» **Excerpted records**
┏━━
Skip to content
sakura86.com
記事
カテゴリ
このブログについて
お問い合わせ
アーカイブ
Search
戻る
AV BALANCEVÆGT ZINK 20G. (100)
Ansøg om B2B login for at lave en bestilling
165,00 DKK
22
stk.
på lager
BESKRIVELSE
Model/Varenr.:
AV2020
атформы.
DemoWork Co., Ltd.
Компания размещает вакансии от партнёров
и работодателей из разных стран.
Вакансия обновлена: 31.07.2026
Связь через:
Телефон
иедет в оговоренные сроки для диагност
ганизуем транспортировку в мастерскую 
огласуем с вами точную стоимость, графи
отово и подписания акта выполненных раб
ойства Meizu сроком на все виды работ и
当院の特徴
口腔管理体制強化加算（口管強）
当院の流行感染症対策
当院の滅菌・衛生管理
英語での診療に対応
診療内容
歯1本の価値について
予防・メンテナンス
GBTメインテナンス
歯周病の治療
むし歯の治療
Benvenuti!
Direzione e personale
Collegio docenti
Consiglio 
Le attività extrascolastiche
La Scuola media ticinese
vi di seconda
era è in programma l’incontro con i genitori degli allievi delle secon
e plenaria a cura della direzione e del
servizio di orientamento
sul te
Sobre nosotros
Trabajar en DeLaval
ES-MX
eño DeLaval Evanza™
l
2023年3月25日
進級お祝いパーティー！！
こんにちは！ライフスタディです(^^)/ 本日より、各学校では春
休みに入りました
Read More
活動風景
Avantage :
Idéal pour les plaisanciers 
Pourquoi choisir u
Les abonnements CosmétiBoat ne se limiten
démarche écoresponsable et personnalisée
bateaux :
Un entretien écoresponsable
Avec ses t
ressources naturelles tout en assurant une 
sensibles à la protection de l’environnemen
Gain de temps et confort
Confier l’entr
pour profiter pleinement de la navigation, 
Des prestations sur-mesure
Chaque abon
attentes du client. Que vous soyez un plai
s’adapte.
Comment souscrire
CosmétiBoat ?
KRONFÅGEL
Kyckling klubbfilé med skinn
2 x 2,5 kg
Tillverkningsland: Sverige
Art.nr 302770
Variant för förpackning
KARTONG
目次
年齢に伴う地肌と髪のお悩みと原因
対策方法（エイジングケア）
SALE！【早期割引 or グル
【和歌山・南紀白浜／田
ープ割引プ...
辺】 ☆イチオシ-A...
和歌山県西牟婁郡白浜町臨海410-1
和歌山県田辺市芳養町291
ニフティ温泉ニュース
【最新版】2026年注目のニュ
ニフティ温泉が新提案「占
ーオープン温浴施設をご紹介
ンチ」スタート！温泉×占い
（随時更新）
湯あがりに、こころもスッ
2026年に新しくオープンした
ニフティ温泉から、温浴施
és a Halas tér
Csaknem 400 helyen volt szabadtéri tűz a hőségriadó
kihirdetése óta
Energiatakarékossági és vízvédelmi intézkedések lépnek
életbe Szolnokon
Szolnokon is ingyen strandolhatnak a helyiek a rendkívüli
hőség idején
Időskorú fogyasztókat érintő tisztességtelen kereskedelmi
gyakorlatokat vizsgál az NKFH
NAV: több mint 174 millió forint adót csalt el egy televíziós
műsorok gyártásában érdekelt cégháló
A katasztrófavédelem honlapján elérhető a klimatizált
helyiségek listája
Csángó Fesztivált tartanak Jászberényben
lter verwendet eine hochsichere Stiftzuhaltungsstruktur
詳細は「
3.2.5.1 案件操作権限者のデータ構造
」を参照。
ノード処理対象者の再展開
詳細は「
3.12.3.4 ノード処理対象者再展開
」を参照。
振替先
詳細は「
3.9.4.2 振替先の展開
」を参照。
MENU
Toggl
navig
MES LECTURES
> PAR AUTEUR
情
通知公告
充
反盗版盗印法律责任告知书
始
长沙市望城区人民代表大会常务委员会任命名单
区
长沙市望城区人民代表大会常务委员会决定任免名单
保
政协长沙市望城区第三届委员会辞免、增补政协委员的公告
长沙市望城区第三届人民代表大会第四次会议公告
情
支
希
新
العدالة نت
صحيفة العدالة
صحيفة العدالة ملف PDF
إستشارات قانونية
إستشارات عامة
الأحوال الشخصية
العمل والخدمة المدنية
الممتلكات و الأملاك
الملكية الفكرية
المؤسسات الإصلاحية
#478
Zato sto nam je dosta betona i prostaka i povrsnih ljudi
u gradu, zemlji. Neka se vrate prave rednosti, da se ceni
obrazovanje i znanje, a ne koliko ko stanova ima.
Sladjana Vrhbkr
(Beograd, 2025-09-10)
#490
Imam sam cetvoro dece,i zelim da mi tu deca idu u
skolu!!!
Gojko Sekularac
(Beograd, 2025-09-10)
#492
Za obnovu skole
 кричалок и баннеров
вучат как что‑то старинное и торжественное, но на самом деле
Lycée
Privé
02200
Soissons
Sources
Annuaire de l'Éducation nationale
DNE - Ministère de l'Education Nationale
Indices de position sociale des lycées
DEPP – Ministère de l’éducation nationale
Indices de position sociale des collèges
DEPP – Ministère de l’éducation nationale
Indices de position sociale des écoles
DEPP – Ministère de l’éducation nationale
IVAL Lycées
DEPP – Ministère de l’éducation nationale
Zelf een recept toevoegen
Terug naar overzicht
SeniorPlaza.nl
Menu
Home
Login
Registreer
┗━━
» **What you will do**
Looking at the data above, show all lines where the word "DeLaval" occurs.

» **Task solution**
Trabajar en DeLaval
eño DeLaval Evanza™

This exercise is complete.